For the data below, please report each line where the word "squamous" is found.

---- Provided entries

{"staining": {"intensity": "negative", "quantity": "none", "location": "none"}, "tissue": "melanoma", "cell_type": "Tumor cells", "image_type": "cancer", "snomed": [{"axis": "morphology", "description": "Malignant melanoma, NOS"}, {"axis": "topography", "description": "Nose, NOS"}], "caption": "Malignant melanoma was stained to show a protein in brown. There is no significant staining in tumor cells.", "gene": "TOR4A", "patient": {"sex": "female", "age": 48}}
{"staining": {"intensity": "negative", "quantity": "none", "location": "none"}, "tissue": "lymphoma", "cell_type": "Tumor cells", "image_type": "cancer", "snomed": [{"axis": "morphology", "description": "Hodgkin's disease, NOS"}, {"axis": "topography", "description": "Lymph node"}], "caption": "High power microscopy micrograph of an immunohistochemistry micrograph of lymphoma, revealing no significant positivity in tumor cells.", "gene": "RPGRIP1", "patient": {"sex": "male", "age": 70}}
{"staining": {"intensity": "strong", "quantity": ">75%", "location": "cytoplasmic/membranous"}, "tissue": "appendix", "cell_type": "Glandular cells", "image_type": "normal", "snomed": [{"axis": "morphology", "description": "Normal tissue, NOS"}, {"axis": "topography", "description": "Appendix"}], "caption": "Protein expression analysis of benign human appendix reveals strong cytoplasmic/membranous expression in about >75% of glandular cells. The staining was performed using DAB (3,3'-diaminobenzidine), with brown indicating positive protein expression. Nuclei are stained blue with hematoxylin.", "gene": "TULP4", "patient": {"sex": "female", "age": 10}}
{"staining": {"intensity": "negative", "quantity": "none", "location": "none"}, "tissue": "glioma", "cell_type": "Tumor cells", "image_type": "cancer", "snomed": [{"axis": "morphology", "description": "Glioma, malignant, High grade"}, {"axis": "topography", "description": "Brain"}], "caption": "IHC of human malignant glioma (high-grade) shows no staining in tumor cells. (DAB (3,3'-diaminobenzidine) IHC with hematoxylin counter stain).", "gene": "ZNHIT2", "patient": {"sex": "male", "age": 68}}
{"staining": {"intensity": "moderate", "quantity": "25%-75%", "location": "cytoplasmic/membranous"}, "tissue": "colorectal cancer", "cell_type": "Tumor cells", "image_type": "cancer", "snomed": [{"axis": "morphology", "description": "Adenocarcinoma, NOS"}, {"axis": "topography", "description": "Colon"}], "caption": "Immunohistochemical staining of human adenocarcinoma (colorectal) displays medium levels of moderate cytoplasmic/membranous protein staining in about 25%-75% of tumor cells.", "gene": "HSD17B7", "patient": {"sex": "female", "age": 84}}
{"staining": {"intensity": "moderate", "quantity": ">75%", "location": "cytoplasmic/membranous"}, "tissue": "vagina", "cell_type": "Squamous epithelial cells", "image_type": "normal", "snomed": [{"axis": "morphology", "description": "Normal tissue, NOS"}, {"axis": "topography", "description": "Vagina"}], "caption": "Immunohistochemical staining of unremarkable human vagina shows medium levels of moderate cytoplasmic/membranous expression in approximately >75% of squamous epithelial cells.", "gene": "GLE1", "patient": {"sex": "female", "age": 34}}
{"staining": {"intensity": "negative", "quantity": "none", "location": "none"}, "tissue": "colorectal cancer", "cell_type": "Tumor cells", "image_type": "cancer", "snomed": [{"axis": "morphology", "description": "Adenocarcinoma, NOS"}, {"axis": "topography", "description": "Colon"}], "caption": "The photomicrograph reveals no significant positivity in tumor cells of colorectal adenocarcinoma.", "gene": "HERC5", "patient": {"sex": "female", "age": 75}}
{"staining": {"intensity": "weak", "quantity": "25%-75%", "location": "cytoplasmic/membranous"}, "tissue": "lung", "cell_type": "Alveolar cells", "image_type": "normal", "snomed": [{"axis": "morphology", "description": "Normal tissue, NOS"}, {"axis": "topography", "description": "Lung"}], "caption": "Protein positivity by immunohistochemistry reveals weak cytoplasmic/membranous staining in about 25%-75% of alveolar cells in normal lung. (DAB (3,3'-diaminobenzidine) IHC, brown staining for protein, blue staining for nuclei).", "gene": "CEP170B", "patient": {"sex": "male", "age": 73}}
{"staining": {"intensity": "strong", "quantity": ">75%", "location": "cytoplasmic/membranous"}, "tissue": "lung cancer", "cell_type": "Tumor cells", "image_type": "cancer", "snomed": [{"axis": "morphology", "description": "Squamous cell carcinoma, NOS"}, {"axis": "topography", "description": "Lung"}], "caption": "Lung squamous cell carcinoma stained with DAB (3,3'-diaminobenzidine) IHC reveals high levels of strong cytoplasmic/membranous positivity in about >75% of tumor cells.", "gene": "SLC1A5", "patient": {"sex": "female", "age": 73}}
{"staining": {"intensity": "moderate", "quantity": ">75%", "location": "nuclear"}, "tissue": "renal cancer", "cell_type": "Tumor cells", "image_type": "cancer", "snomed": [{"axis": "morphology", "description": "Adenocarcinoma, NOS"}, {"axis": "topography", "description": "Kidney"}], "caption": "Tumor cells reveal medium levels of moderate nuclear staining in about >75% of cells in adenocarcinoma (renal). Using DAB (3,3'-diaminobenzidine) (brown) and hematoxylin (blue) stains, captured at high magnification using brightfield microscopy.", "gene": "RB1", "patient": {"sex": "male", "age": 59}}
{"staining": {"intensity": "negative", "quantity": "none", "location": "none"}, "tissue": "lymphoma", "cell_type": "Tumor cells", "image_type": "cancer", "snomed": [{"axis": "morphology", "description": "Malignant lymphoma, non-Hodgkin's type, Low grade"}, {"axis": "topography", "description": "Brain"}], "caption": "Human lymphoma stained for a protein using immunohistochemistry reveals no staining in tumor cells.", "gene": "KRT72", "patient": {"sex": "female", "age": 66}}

--------

» **Response area**:
{"staining": {"intensity": "moderate", "quantity": ">75%", "location": "cytoplasmic/membranous"}, "tissue": "vagina", "cell_type": "Squamous epithelial cells", "image_type": "normal", "snomed": [{"axis": "morphology", "description": "Normal tissue, NOS"}, {"axis": "topography", "description": "Vagina"}], "caption": "Immunohistochemical staining of unremarkable human vagina shows medium levels of moderate cytoplasmic/membranous expression in approximately >75% of squamous epithelial cells.", "gene": "GLE1", "patient": {"sex": "female", "age": 34}}
{"staining": {"intensity": "strong", "quantity": ">75%", "location": "cytoplasmic/membranous"}, "tissue": "lung cancer", "cell_type": "Tumor cells", "image_type": "cancer", "snomed": [{"axis": "morphology", "description": "Squamous cell carcinoma, NOS"}, {"axis": "topography", "description": "Lung"}], "caption": "Lung squamous cell carcinoma stained with DAB (3,3'-diaminobenzidine) IHC reveals high levels of strong cytoplasmic/membranous positivity in about >75% of tumor cells.", "gene": "SLC1A5", "patient": {"sex": "female", "age": 73}}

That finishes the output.